A few days ago I was doing some research for a client and came across an article called, “Just Keep Scrolling! How To Design Lengthy, Lengthy Pages“. There are portions of this article that are a bit technical and geared toward designers and developers, but you don’t have to be a professional to get something out of the post. Here are the high points of the article that can be beneficial to anyone in marketing (or anyone with a website, really).
Why should you be paying attention to the long scrolling page trend?
This type of site design is a growing trend because it lets users look at content without the interruption of having to go from page to page.

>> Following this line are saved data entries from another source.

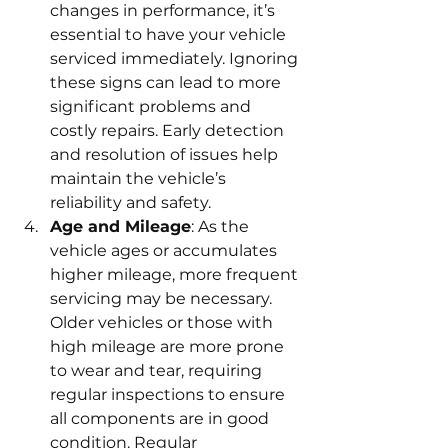
changes in performance, it’s 
essential to have your vehicle 
serviced immediately. Ignoring 
these signs can lead to more 
significant problems and 
costly repairs. Early detection 
and resolution of issues help 
maintain the vehicle’s 
reliability and safety.
Age and Mileage
: As the 
vehicle ages or accumulates 
higher mileage, more frequent 
servicing may be necessary. 
Older vehicles or those with 
high mileage are more prone 
to wear and tear, requiring 
regular inspections to ensure 
all components are in good 
condition. Regular 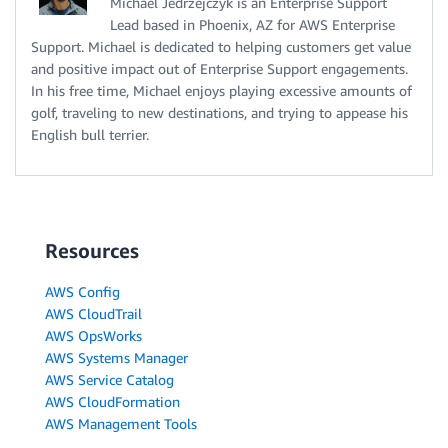
Michael Jedrzejczyk is an Enterprise Support
Lead based in Phoenix, AZ for AWS Enterprise
Support. Michael is dedicated to helping customers get value
and positive impact out of Enterprise Support engagements.
In his free time, Michael enjoys playing excessive amounts of
golf, traveling to new destinations, and trying to appease his
English bull terrier.
Resources
AWS Config
AWS CloudTrail
AWS OpsWorks
AWS Systems Manager
AWS Service Catalog
AWS CloudFormation
AWS Management Tools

Anything that can be done to improve UX (user experience) is extremely important, because having a website with good UX is a key part of your brand.
Also, pages with a long scrolling design work very well on mobile, which is very important now that more than half of all web browsing is done using mobile devices.
Key Takeaways & Big Ideas of the Article
- When to use this design
- If your site has lots of content, or the content that you have is trying to tell a story.
- 10 steps to implement this design and promote a good UX.
- Encourage users to scroll
- Keep nav options present
- Make sure back button works properly
- Change URL based on scroll position
- Consider jump-to options
- Provide visual feedback when loading new content
- Don’t hijack scrolling
- Optimize page-loading time
- Consider how much resources your page consumes
- Consider user behavior on the page
- Special considerations & benefits for using on e-commerce sites
- This format lets users scroll through results or products without interruption.
- Parallax effect for long scrolling
- What is it the parallax effect? The article describes it as when the “background image moves more slowly than the content in the foreground, creating the illusion of depth and immersion. This effect makes imagery feel less flat and more three-dimensional.”
MINDSCAPE 2 Cents
Long scrolling designs are great if you have the volume of content on your site to support one. If your website has more minimal content, it might be better to consider another format.